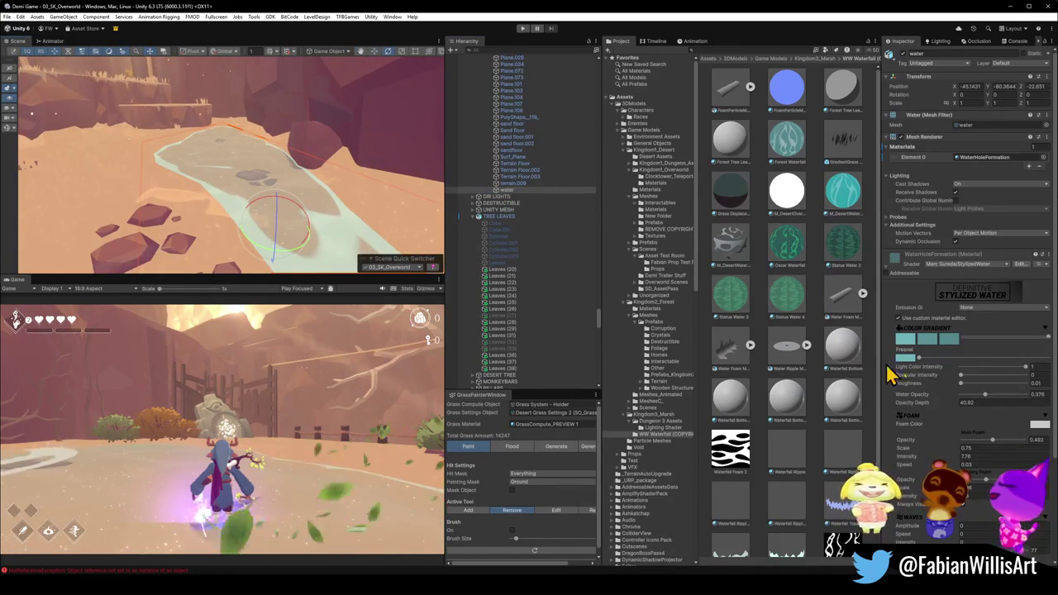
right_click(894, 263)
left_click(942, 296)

* * * *

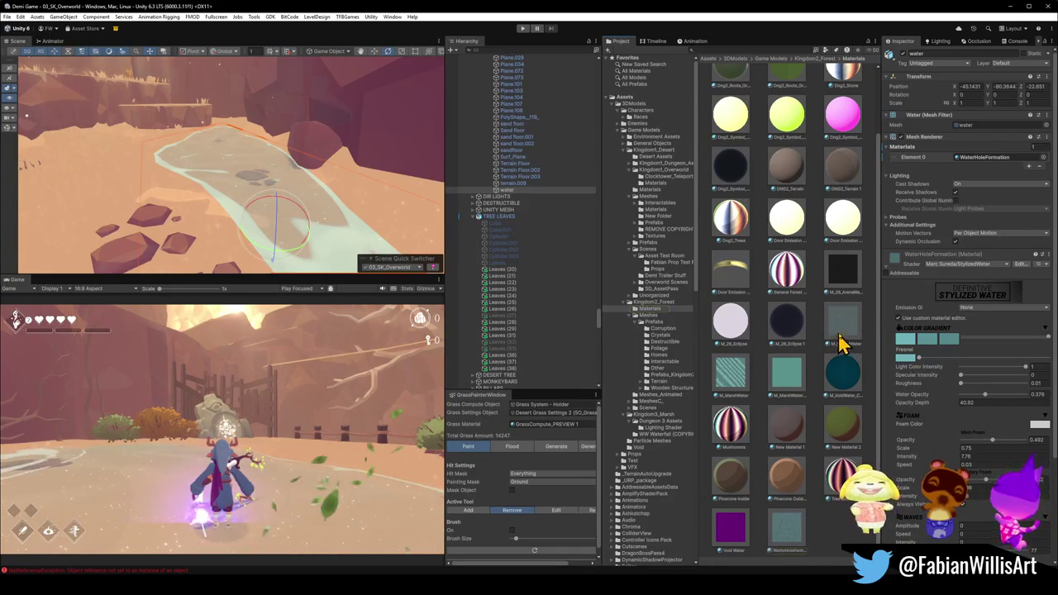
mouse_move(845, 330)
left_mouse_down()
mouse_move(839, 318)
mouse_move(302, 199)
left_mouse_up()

* * * *

About this task: Everything from the line with "left_mouse_down()" through the line with "left_mouse_up()" should be written out exactly as it appears above, end lines included, and nothing outside that range.

Expected answer:
left_mouse_down()
mouse_move(839, 318)
mouse_move(302, 199)
left_mouse_up()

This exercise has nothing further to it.